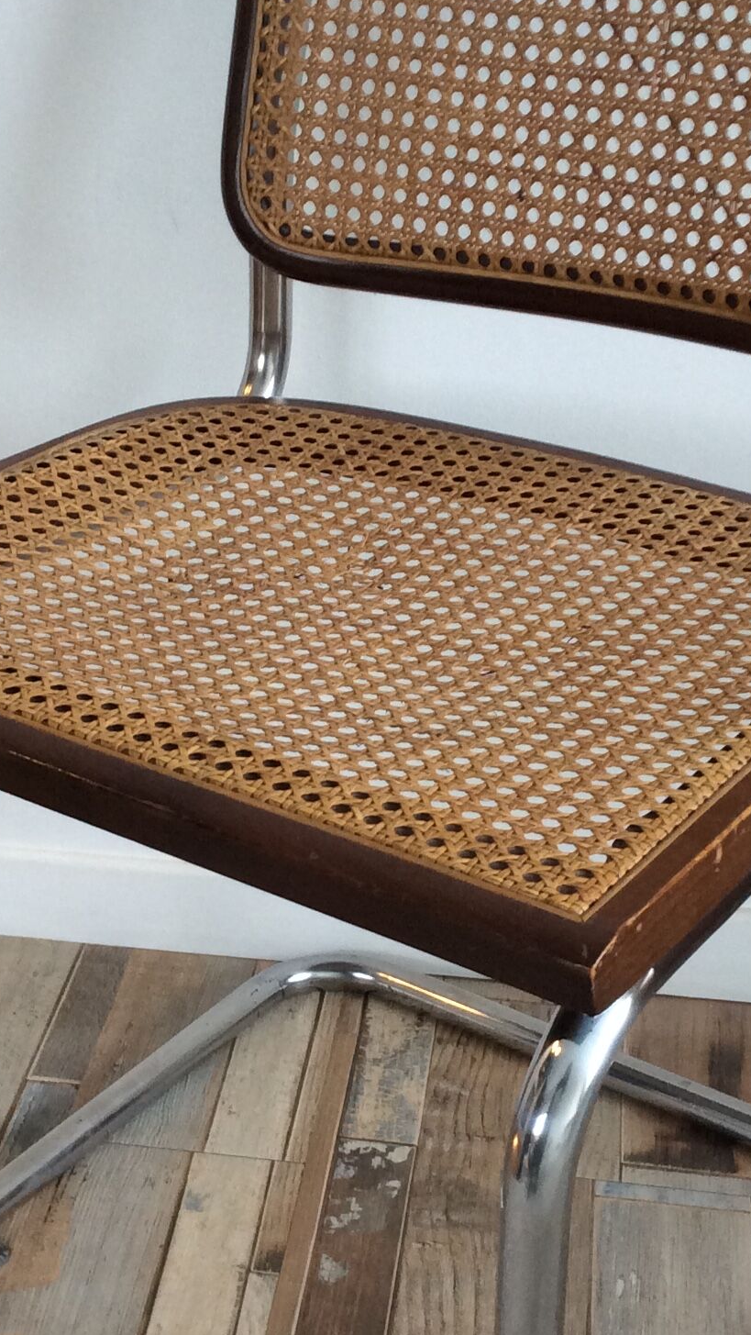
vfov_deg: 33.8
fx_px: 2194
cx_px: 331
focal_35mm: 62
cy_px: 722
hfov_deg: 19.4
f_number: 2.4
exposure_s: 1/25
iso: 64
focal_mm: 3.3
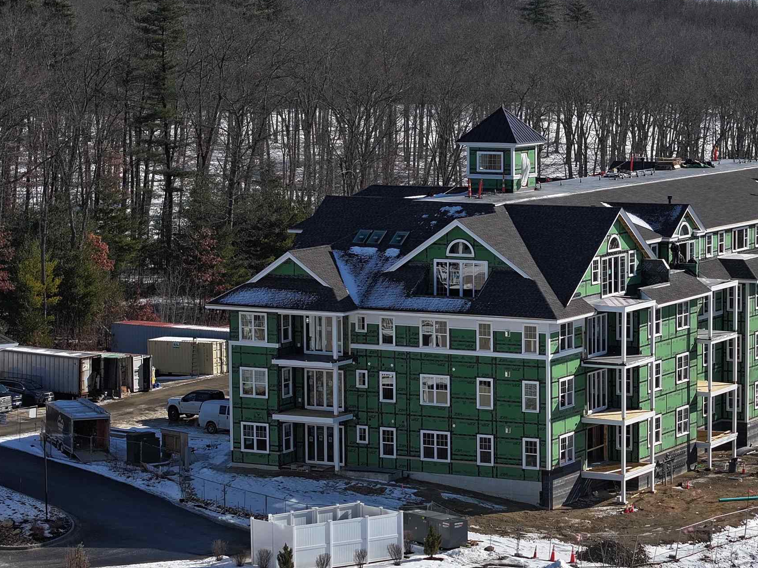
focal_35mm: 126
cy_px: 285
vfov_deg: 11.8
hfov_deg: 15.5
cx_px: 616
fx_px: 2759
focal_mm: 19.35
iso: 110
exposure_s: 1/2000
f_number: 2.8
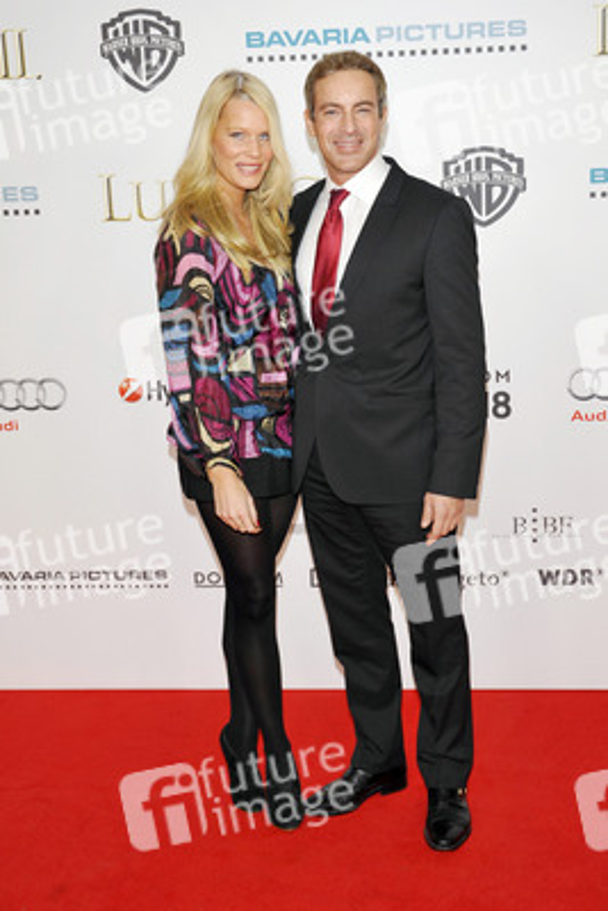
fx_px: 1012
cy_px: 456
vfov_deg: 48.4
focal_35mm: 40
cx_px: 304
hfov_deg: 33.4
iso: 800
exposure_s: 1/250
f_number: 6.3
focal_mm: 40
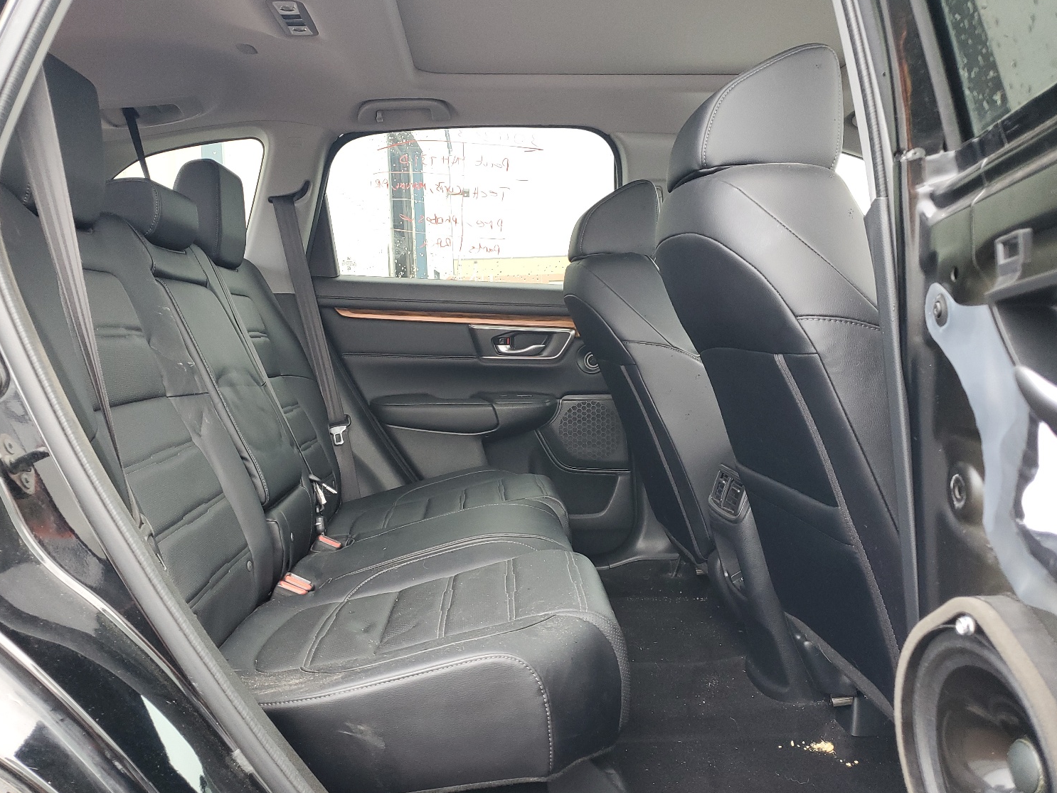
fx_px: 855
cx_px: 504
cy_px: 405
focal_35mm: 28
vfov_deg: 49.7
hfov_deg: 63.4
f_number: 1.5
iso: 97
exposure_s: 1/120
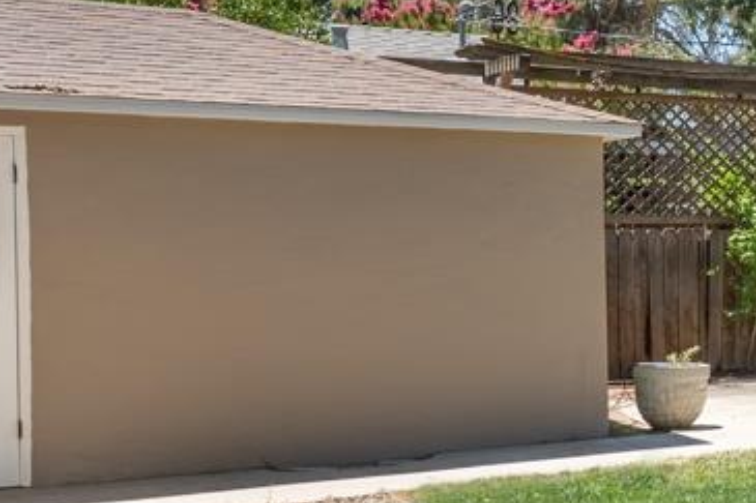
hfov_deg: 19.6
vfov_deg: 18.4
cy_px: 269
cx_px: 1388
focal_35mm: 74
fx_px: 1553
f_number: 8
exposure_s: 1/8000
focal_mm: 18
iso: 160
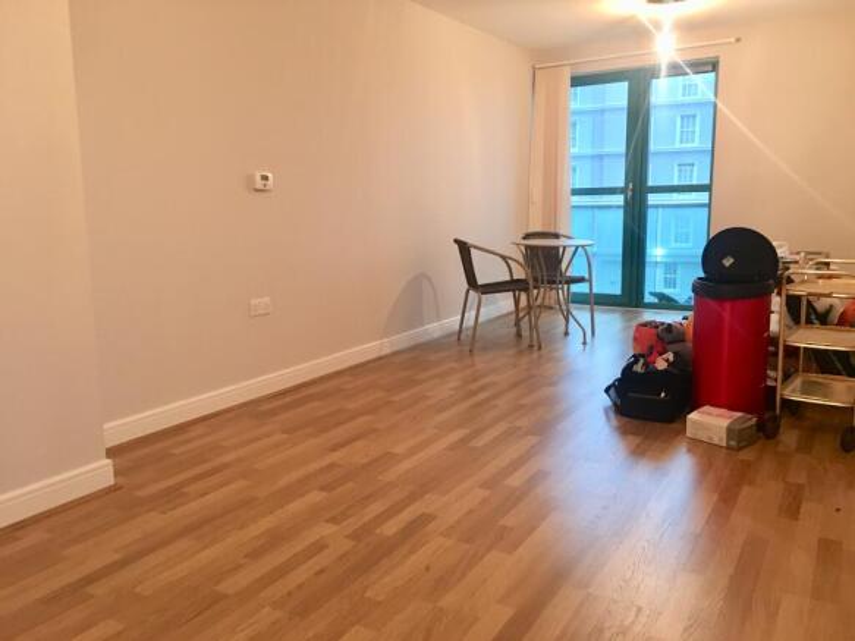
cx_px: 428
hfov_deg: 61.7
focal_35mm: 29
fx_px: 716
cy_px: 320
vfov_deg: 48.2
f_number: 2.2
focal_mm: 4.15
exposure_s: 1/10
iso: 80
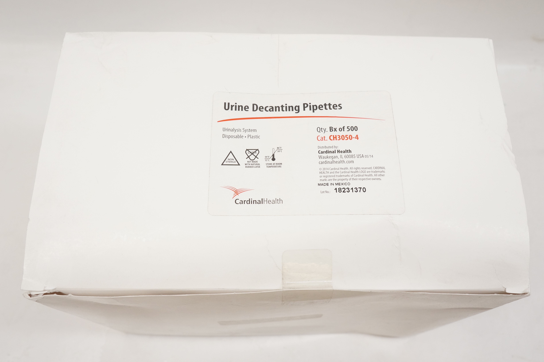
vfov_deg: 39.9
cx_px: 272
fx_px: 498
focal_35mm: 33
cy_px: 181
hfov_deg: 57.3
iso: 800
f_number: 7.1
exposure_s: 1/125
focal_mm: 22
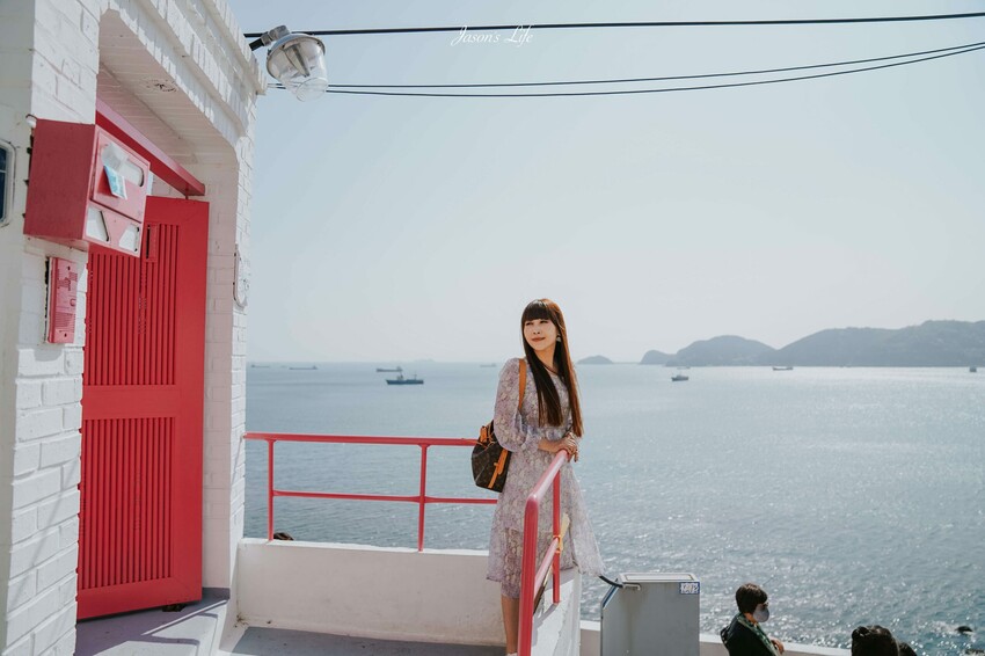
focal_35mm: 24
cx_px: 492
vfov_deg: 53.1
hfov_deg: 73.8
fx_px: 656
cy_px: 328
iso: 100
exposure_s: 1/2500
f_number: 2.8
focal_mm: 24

================================

### Work item
Word for word, give back each entry from above, but skip any picture.

### Response area
vfov_deg: 33.8
fx_px: 2194
cx_px: 331
focal_35mm: 62
cy_px: 722
hfov_deg: 19.4
f_number: 2.4
exposure_s: 1/25
iso: 64
focal_mm: 3.3
focal_35mm: 126
cy_px: 285
vfov_deg: 11.8
hfov_deg: 15.5
cx_px: 616
fx_px: 2759
focal_mm: 19.35
iso: 110
exposure_s: 1/2000
f_number: 2.8
fx_px: 1012
cy_px: 456
vfov_deg: 48.4
focal_35mm: 40
cx_px: 304
hfov_deg: 33.4
iso: 800
exposure_s: 1/250
f_number: 6.3
focal_mm: 40
fx_px: 855
cx_px: 504
cy_px: 405
focal_35mm: 28
vfov_deg: 49.7
hfov_deg: 63.4
f_number: 1.5
iso: 97
exposure_s: 1/120
hfov_deg: 19.6
vfov_deg: 18.4
cy_px: 269
cx_px: 1388
focal_35mm: 74
fx_px: 1553
f_number: 8
exposure_s: 1/8000
focal_mm: 18
iso: 160
cx_px: 428
hfov_deg: 61.7
focal_35mm: 29
fx_px: 716
cy_px: 320
vfov_deg: 48.2
f_number: 2.2
focal_mm: 4.15
exposure_s: 1/10
iso: 80
vfov_deg: 39.9
cx_px: 272
fx_px: 498
focal_35mm: 33
cy_px: 181
hfov_deg: 57.3
iso: 800
f_number: 7.1
exposure_s: 1/125
focal_mm: 22
focal_35mm: 24
cx_px: 492
vfov_deg: 53.1
hfov_deg: 73.8
fx_px: 656
cy_px: 328
iso: 100
exposure_s: 1/2500
f_number: 2.8
focal_mm: 24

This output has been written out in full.